Since the list of edges already almost forms a union-find tree, it is possible to skip the first step:
for each node
- if the node is not marked as collected
-- walk along the edges until you find an order-1 or order-2 loop,
collecting nodes en-route
-- reconnect all nodes to the end of the path and consider it a root for the set.
-- store all nodes in the set for the root.
-- update the set of non-empty sets.
-- mark all nodes as collected.
return the set of non-empty sets
The second algorithm is linear as well, but only a benchmark will tell if it's actually faster. The strength of the union-find algorithm is its optimization. This delays the optimization to the second step but removes the first step completely.
You can probably squeeze out a little more performance if you join the union step with the nearest neighbor calculation, then collect the sets in the second pass.
If you want to do it sequencially you can do it using weighted quick union and path compression .Complexity O(N+Mlog(log(N))).check this link .
Here is the pseudocode .honoring #pycho 's words
`
public class QuickUnion
{
private int[] id;
public QuickUnion(int N)
{
id = new int[N];
for (int i = 0; i < N; i++) id[i] = i;
}
public int root(int i)
{
while (i != id[i])
{
id[i] = id[id[i]];
i = id[i];
}
return i;
}
public boolean find(int p, int q)
{
return root(p) == root(q);
}
public void unite(int p, int q)
{
int i = root(p);
int j = root(q);
id[i] = j;
}
}
`
#reference https://www.cs.princeton.edu/~rs/AlgsDS07/01UnionFind.pdf
If you want to find connected components parallely, the asymptotic complexity can be reduced to O(log(log(N)) time using pointer jumping and weighted quick union with path compression. Check this link
https://vishwasshanbhog.wordpress.com/2016/05/04/efficient-parallel-algorithm-to-find-the-connected-components-of-the-graphs/
Since each node has only one outgoing edge, you can just traverse the graph one edge at a time until you get to a vertex you've already visited.

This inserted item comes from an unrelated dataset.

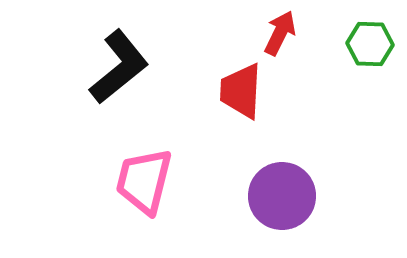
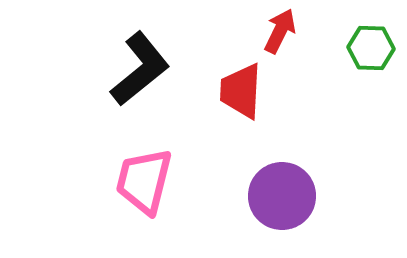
red arrow: moved 2 px up
green hexagon: moved 1 px right, 4 px down
black L-shape: moved 21 px right, 2 px down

An out-degree of 1 means any further traversal at this point will only take you where you've already been. The traversed vertices in that path are all in the same component.
In your example:
0->1->2->3->2, so [0,1,2,3] is a component
4->2, so update the component to [0,1,2,3,4]
5->6->7->6, so [5,6,7] is a component
8->6, so update the compoent to [5,6,7,8]
9->8, so update the compoent to [5,6,7,8,9]
You can visit each node exactly once, so time is O(n). Space is O(n) since all you need is a component id for each node, and a list of component ids.